Avoid the extreme ends of the day, as the morning and evening light has its own peculiar, albeit stunning light qualities. A red sunset will do very little for your art. Glaring, direct sunlight is equally disastrous; choose a position for the art that enjoys clear, indirect sunlight.

Avoid using the flash on your camera as this will throw unnatural glares onto the artwork. This is particularly important if the artwork is framed using glass. The glass will act as a mirror and the photograph will be terrible. If you must keep the glass, make sure it’s scrupulously clean and experiment with the angle at which you shoot.

To optimise the effect of the light on your artwork, use a plain, neutral backdrop for the art. The perfect backdrop would be a matt, black fabric like velvet. It’s perfectly sheer and absorbs light which means that the colours in your art are allowed to speak for themselves.

In The Frame

Taking a good photo of art depends on a perfectly parallel image. Imagine a film between the lens of your camera and the work of art. The art, the film and the lens all need to lie at an accurate parallel line to each other. This will stop any image distortion. The art should fill your view-finder in order to minimise the amount of post-production tweaking.

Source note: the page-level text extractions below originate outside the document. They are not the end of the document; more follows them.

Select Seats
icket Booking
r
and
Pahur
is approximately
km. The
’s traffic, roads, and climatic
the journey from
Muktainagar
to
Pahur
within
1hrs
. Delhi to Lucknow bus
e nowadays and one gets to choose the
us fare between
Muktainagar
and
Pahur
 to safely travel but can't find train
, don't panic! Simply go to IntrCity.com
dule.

Capture your digital image by propping the art against a wall and mirroring the angle with your camera. Alternatively, lay it on the floor and take the photograph from above. If you have any doubts about having a steady hand or getting those parallel lines just right, use a tripod.

Post- Photographic Tweaking

There are some brilliant digital packages available that will bring the best out of your art photography. Conduct some research and see which package is most commonly used by online gallery hosting companies.

Use this facility to correct contrast, sharpness and colour integrity. Don’t make the mistake of over-correcting; your digital image has to be as close to the original as possible. Some important purchasing decisions may be made on the strength of your photography.

And Finally...

Save the images in a master TIFF file which gives the most faithful reproduction of your images. Use JPEG files to upload onto websites though. Although they have some effect on the quality of the digital files, they work much better on websites.

A word of warning, don’t load too high a resolution of your images. Anything above 400 dpi (dots per inches) is of such high quality that it can be poached from the website and used illegally. If you are still worried, use a subtle copyright notice below the images.

Photographing artwork isn’t rocket science. It involves a lot of common sense and a little experimentation. The results are potentially stunning, bringing the work to an even wider audience.